En plongeant dans les cassettes de Willy Oddó, musicien et chanteur du groupe mythique des Quilapayún, Frédérique Pressmann nous fait découvrir ces récits d'exil après le coup d'État de Pinochet au Chili. De Willy à Ismael Oddó, entre père et fils, une histoire de transmission.
Une Expérience signée Frédérique Pressmann, réalisée par Clémence Gross
avec la collaboration de l’Institut Français du Chili.
Au départ, il y a des images venues d’un autre temps : des hommes vêtus de longs ponchos noirs se tiennent debout sur scène, très droits.

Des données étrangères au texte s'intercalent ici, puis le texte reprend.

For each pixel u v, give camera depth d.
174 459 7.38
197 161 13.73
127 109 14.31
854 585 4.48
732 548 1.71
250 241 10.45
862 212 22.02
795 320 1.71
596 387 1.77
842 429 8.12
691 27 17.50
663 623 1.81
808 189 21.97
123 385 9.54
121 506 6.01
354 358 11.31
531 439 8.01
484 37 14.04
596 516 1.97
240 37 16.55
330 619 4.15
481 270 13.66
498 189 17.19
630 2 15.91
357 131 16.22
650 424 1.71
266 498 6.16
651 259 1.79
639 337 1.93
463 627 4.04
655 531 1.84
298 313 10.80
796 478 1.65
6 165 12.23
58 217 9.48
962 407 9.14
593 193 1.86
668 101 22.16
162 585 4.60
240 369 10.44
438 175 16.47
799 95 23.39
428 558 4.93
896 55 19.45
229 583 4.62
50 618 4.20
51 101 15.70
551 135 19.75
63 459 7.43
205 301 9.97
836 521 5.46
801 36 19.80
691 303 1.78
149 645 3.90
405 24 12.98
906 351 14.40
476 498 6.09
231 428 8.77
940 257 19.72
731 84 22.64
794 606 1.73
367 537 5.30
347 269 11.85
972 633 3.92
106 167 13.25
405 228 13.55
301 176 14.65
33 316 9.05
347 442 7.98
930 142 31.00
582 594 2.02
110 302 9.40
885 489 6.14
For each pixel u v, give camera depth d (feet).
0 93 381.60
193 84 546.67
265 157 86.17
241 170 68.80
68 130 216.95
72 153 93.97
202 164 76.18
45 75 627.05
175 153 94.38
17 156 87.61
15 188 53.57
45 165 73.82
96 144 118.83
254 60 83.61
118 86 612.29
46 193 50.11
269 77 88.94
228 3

Les chansons qu’ils interprètent parlent de justice sociale, leurs mélodies raffinées sont ancrées dans la tradition andine. Ce sont les Quilapayún, groupe fondé à la fin des années 60 qui incarne l’essence de la nueva canción chilienne, à telle enseigne qu’il fut nommé ambassadeur culturel du Chili à l’étranger par le président Salvador Allende.
En septembre 1973, les “Quila” se trouvaient à Paris pour une série de concerts quand le coup d’État eut lieu et Allende fut renversé. C’est ainsi qu’ils eurent la vie sauve et que débuta pour eux une période radicalement nouvelle. À l’invitation du maire communiste de Colombes, les dix membres du groupe et leurs familles s’installèrent dans la ville, au sein d’une même tour. Là, ils durent se réinventer une vie, entre créativité musicale intense et douleur de l’exil.
Ismael Oddó est né de cet exil. Son père, Willy Oddó, est un des piliers du groupe. Ismael a grandi à cheval entre culture française banlieusarde et souvenirs d’un Chili révolutionnaire et fantasmé. Mais en octobre 1988, lorsque le pays se rouvre, Willy décide de rentrer au plus vite. Il quitte les Quilapayún, devenus immensément célèbres au niveau mondial, pour retrouver son pays et jouer un rôle actif dans sa reconstruction. Ismael suit ; il a 14 ans. Désormais, sa vie se déroulera de l’autre côté de l’Atlantique.
Il y a quelques années, la tante d’Ismael lui a remis une boîte contenant des cassettes : il s’agissait des lettres audio envoyées par Willy à ses proches pendant les 15 années de son exil français. Entretemps, Willy est mort et Ismael, devenu musicien, a repris sa place au sein des Quilapayún. Dans ces cassettes, des heures et des heures de témoignage dans lesquelles Willy relate son quotidien de musicien, ses joies de jeune père, la douleur d’être loin, la souffrance d’avoir vu son idéal politique renversé. À travers ces récits intimes, on retrouve en coupe tout un pan de notre histoire récente qui démarre avec une des plus belles expériences politiques des années 60 pour s’achever avec la création du premier régime néolibéral au monde. Une histoire qui passe aussi par la culture alternative du Paris des années 70-80, dans laquelle les réfugiés chiliens ont joué un rôle important. Et qui rejoint notre présent troublé ; dans les mouvements sociaux qui ces dernières années ont secoué le Chili comme de nombreux autres pays, un même chant revient qui incarne l’espoir de la victoire : c’est El pueblo unido jamás será vencido, chanson emblématique des Quilapayún devenue hymne planétaire.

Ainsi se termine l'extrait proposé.